[Supplied material Boundary: Start]
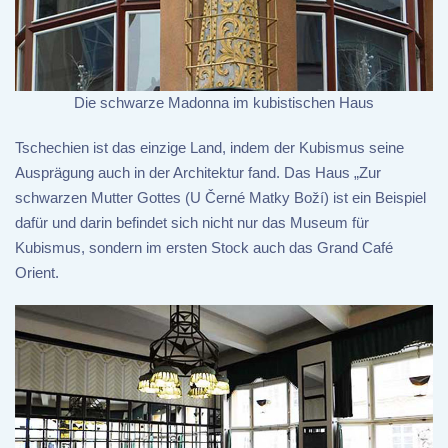
Die schwarze Madonna im kubistischen Haus
Tschechien ist das einzige Land, indem der Kubismus seine
Ausprägung auch in der Architektur fand. Das Haus „Zur
schwarzen Mutter Gottes (U Černé Matky Boží) ist ein Beispiel
dafür und darin befindet sich nicht nur das Museum für
Kubismus, sondern im ersten Stock auch das Grand Café
Orient.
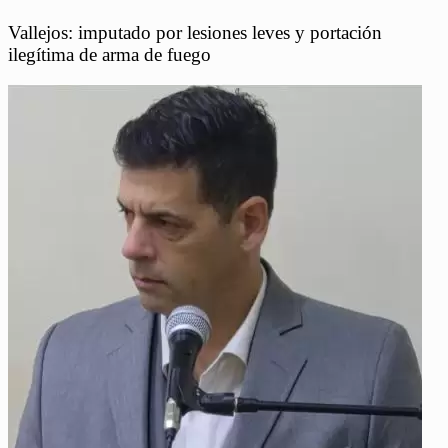
Vallejos: imputado por lesiones leves y portación
ilegítima de arma de fuego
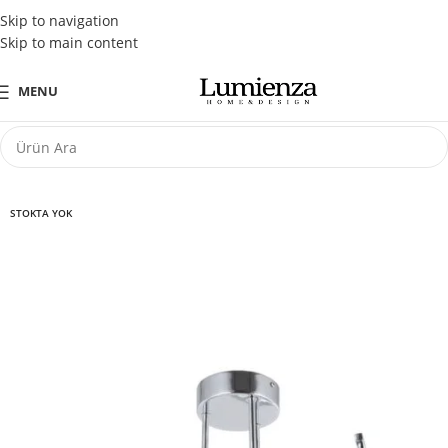
Tüm Kredi Kartlarına Peşin Fiyatına 3 Taksit Fırsatı
Skip to navigation
Skip to main content
MENU
STOKTA YOK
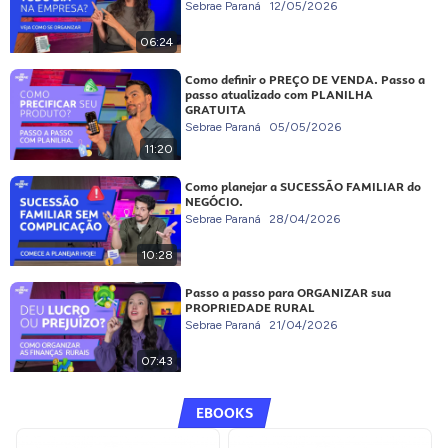
Sebrae Paraná
12/05/2026
06:24
Como definir o PREÇO DE VENDA. Passo a
passo atualizado com PLANILHA
GRATUITA
Sebrae Paraná
05/05/2026
11:20
Como planejar a SUCESSÃO FAMILIAR do
NEGÓCIO.
Sebrae Paraná
28/04/2026
10:28
Passo a passo para ORGANIZAR sua
PROPRIEDADE RURAL
Sebrae Paraná
21/04/2026
07:43
EBOOKS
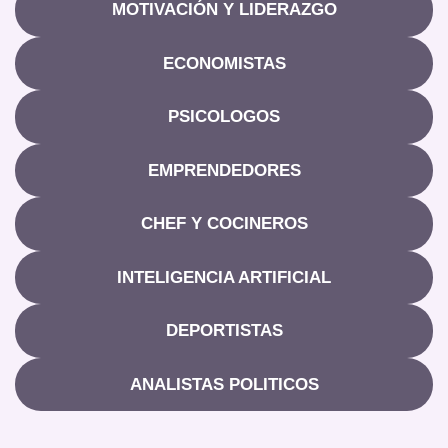
MOTIVACIÓN Y LIDERAZGO
ECONOMISTAS
PSICOLOGOS
EMPRENDEDORES
CHEF Y COCINEROS
INTELIGENCIA ARTIFICIAL
DEPORTISTAS
ANALISTAS POLITICOS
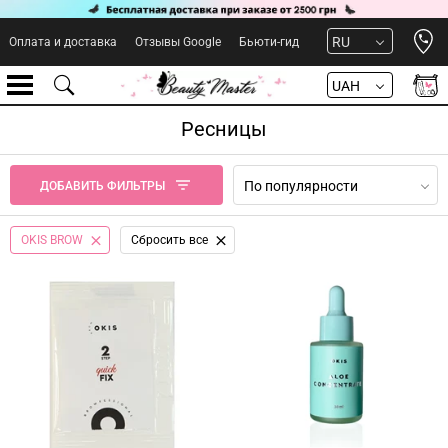
Open 
RU
Оплата и доставка
Отзывы Google
Бьюти-гид
UAH
Ресницы
По популярности
ДОБАВИТЬ ФИЛЬТРЫ
OKIS BROW
Сбросить все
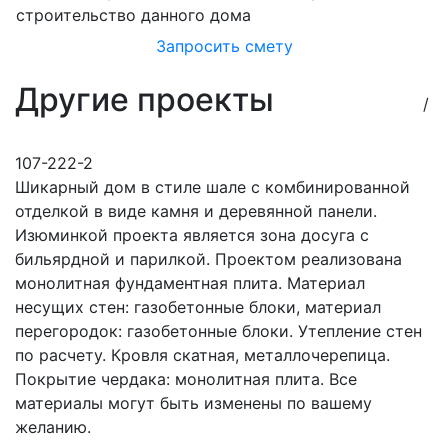
строительство данного дома
Запросить смету
Другие проекты
/
107-222-2
Шикарный дом в стиле шале с комбинированной
отделкой в виде камня и деревянной панели.
Изюминкой проекта является зона досуга с
бильярдной и парилкой. Проектом реализована
монолитная фундаментная плита. Материал
несущих стен: газобетонные блоки, материал
перегородок: газобетонные блоки. Утепление стен
по расчету. Кровля скатная, металлочерепица.
Покрытие чердака: монолитная плита. Все
материалы могут быть изменены по вашему
желанию.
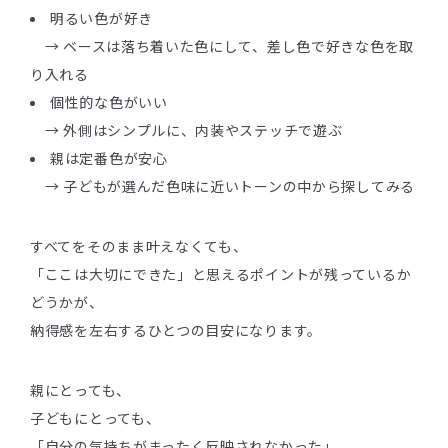
明るい色が好き
→ ベースは落ち着いた色にして、差し色で好きな色を取
り入れる
個性的な色がいい
→ 外側はシンプルに、内装やステッチで遊ぶ
親は定番色が安心
→ 子どもが選んだ色味に近いトーンの中から探してみる
すべてをそのまま叶えなくても、
「ここは大切にできた」と思えるポイントが残っているか
どうかが、
納得感を左右するひとつの目安になります。
親にとっても、
子どもにとっても、
「自分の気持ちがまったく反映されなかった」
[Supplied material Boundary: End]
* **Work required**
In your copy, include no pictures; print every line above exactly.

* **Exercise output**
Die schwarze Madonna im kubistischen Haus
Tschechien ist das einzige Land, indem der Kubismus seine
Ausprägung auch in der Architektur fand. Das Haus „Zur
schwarzen Mutter Gottes (U Černé Matky Boží) ist ein Beispiel
dafür und darin befindet sich nicht nur das Museum für
Kubismus, sondern im ersten Stock auch das Grand Café
Orient.
Vallejos: imputado por lesiones leves y portación
ilegítima de arma de fuego
Tüm Kredi Kartlarına Peşin Fiyatına 3 Taksit Fırsatı
Skip to navigation
Skip to main content
MENU
STOKTA YOK
Sebrae Paraná
12/05/2026
06:24
Como definir o PREÇO DE VENDA. Passo a
passo atualizado com PLANILHA
GRATUITA
Sebrae Paraná
05/05/2026
11:20
Como planejar a SUCESSÃO FAMILIAR do
NEGÓCIO.
Sebrae Paraná
28/04/2026
10:28
Passo a passo para ORGANIZAR sua
PROPRIEDADE RURAL
Sebrae Paraná
21/04/2026
07:43
EBOOKS
MOTIVACIÓN Y LIDERAZGO
ECONOMISTAS
PSICOLOGOS
EMPRENDEDORES
CHEF Y COCINEROS
INTELIGENCIA ARTIFICIAL
DEPORTISTAS
ANALISTAS POLITICOS
Open 
RU
Оплата и доставка
Отзывы Google
Бьюти-гид
UAH
Ресницы
По популярности
ДОБАВИТЬ ФИЛЬТРЫ
OKIS BROW
Сбросить все
строительство данного дома
Запросить смету
Другие проекты
/
107-222-2
Шикарный дом в стиле шале с комбинированной
отделкой в виде камня и деревянной панели.
Изюминкой проекта является зона досуга с
бильярдной и парилкой. Проектом реализована
монолитная фундаментная плита. Материал
несущих стен: газобетонные блоки, материал
перегородок: газобетонные блоки. Утепление стен
по расчету. Кровля скатная, металлочерепица.
Покрытие чердака: монолитная плита. Все
материалы могут быть изменены по вашему
желанию.
明るい色が好き
→ ベースは落ち着いた色にして、差し色で好きな色を取
り入れる
個性的な色がいい
→ 外側はシンプルに、内装やステッチで遊ぶ
親は定番色が安心
→ 子どもが選んだ色味に近いトーンの中から探してみる
すべてをそのまま叶えなくても、
「ここは大切にできた」と思えるポイントが残っているか
どうかが、
納得感を左右するひとつの目安になります。
親にとっても、
子どもにとっても、
「自分の気持ちがまったく反映されなかった」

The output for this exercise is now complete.